-- Source data follows --

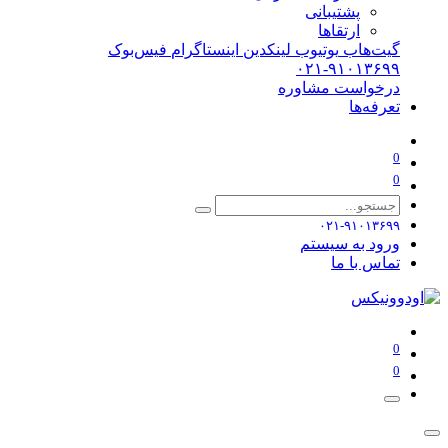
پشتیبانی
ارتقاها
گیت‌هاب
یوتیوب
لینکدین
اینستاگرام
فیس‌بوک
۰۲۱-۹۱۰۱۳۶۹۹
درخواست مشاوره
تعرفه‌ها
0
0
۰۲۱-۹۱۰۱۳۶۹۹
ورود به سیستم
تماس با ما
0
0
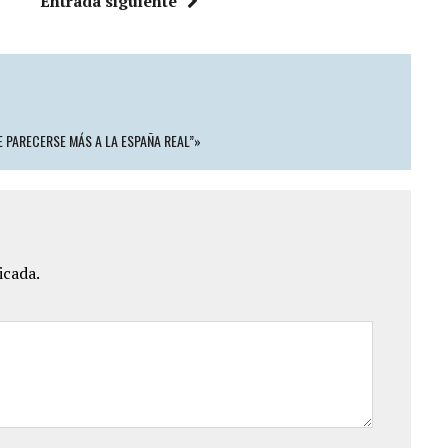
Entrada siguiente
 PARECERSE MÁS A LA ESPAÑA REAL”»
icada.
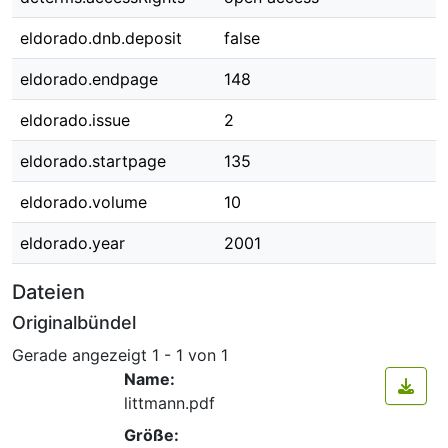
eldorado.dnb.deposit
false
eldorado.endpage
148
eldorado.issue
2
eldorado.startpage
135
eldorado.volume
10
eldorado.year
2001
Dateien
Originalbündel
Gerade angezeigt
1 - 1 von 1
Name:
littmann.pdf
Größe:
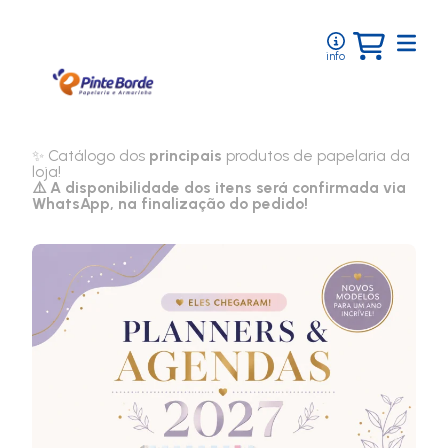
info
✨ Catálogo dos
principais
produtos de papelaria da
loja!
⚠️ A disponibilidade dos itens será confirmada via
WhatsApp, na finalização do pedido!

-- Source data concluded --

▶ [What is expected] Copy out each line of the listing that contains the string "eldorado".

▶ [Answer to this problem]
eldorado.dnb.deposit
eldorado.endpage
eldorado.issue
eldorado.startpage
eldorado.volume
eldorado.year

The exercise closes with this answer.